Nadie consideraría extraño que un cuerpo humano en la proximidad de un reactor nuclear se deteriore. Esa es la naturaleza del poder. No hay moral aquí, sino imperio de las leyes naturales.
Por ello reconocemos en todo poder no sólo su capacidad generadora y transformadora, sino también destructora.

Y por eso la vida se puede dar en La Tierra, más exactamente en la parte interior de su escudo protector del inmenso poder radiactivo de la estrella solar y de los otros millones de fuentes de radiación del universo. Pues la lección es evidente: al poder se le combate con el escudo de otro contrapoder. Olvidar esto es condena a la entropía.

Volvemos así a la polaridad, a la aparente oposición, que no es más que el juego natural de la circulación de la energía. Regla básica del universo. Energía vibrante que se ralentiza y espesa. Estratificación que genera mundos locales y transitorios en los que experimentar el juego de la energía que se materializa y de materia que se energetiza.

Y en este juego, aparición de las vidas como resistencias a la descomposición. Y con la existencia olvido de la vida que la originó.

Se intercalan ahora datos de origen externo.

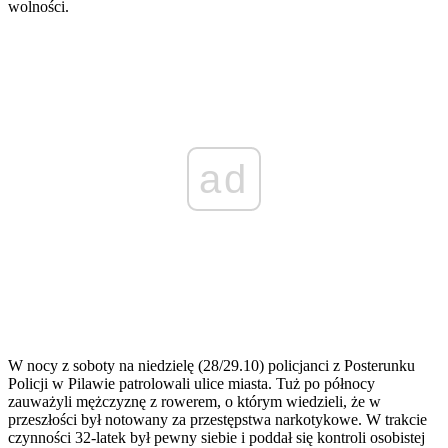
wolności.
ad
W nocy z soboty na niedzielę (28/29.10) policjanci z Posterunku
Policji w Pilawie patrolowali ulice miasta. Tuż po północy
zauważyli mężczyznę z rowerem, o którym wiedzieli, że w
przeszłości był notowany za przestępstwa narkotykowe. W trakcie
czynności 32-latek był pewny siebie i poddał się kontroli osobistej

Así pues, vastedad a nuestros lados, sobre nuestras cabezas y bajo nuestros pies. Vastedad en nuestro interior. Y vértigo, mucho vértigo ante la incertidumbre de la vida. De su capacidad para resistir el poder destructor de la radiación expansiva de la luz, de las diversas luces, visibles e invisibles.

Como solución, el olvido. La ausencia y el desprecio al todo. La concentración obsesiva en la recompensa del placer y en el gusto del instante. Nos volcamos en construir. Construimos con denuedo un universo local ordenado, predecible, categorizado y absorbente. Existimos y decimos que vivimos.

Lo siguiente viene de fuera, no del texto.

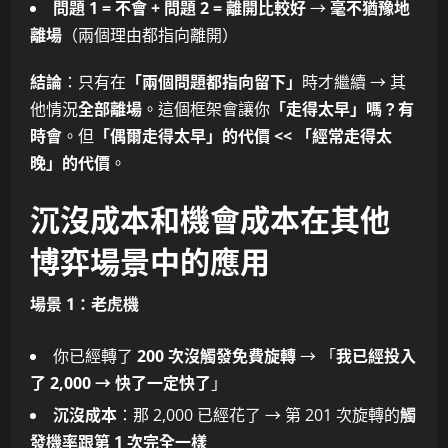
問題 1 = 不會 + 問題 2 = 離開比較好
→
毫不猶豫地
離場
（兩個理由都指向離開）
結論
：只有在
「兩個問題都指向留下」
時才繼續 → 其
他情況
全部離場
。這個框架會讓你
「走得太早」嗎？有
時會
。但
「偶爾走得太早」的代價 << 「經常走得太
晚」的代價
。
沉沒成本和機會成本在其他
博弈場景中的應用
場景 1：老虎機
你已經轉了
200 次沒觸發免費旋轉
→ 「
我已經投入
了 2,000 → 快了一定快了
」
沉沒成本
：那 2,000 已經花了 → 第 201 次旋轉的
觸
發機率跟第 1 次完全一樣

Genes usando cuerpos para desplazarse en el tiempo, para conservarse en especies que sobrevivan a toda costa.

Cuerpos usando genes para reproducirse, para reconstruir vehículos biológicos que luchen contra las volubilidades del entorno y la degradación a que los somete las agresiones del tiempo.

Tomado de sustainable pulse


Y asociaciones de cuerpos depredadores que no cesan de devorar para subsistir contra las inclemencias.

Familias, clanes, tribus, civilizaciones... hay que explorar cualquier sistema que permite mantener encendida la antorcha, que permita seguir avanzando en el camino viajero de guerrear contra la aniquilación.



Y de ahí los ritos, la expresión de una voluntad de cohesión transindividual que nos recuerde nuestra pertenencia a un holon mayor. Que nos recuerde que nuestro planeta no lo es todo, sino parte de un sistema que, si no nos destruye, nos hará mas fuertes.

Y en las cuatro puertas rendimos tributo a esa pertenencia. Y nombramos específicamente a la puerta del solsticio norte como Puerta de los Dioses, rememorando así las veces que la luz nos ha nutrido, las veces que el Verbo, el Logos Solar, se ha hecho carne, y ha habitado entre nosotros. Cada vez con un nombre y un cuerpo, con una anécdota y una biografía, pero siempre con el mismo espíritu. El Espíritu tamizado de la radiación cósmica que nos originó y que nos habita. Y en el que habitamos, pues nuestro ser es su Ser.




Y por eso, también celebramos la anticipación de su próxima encarnación. Cada vez más cercana por más que incierta.

Y también celebramos el paso por este portal, deseándonos mutuamente que se encarne en cada uno de los corazones, su lugar natural de residencia, para que desde allí manifieste su gloria.



Y cantamos y festejamos, nos agasajamos y convidamos, sofocando la frustración con la embriaguez del olvido. Expresamos así la polaridad de nuestro destino de especie, irrenunciable e inalcanzable, con la evidencia de nuestro destino particular de extinguirnos en brasas agonizantes.

Y nos contamos historias que los narradores ensalzan como vestales que mantienen llamas sagradas encendidas en los templos. Porque hemos hallado el modo de trasladar la luz al arte de narrar... pero esa es otra historia.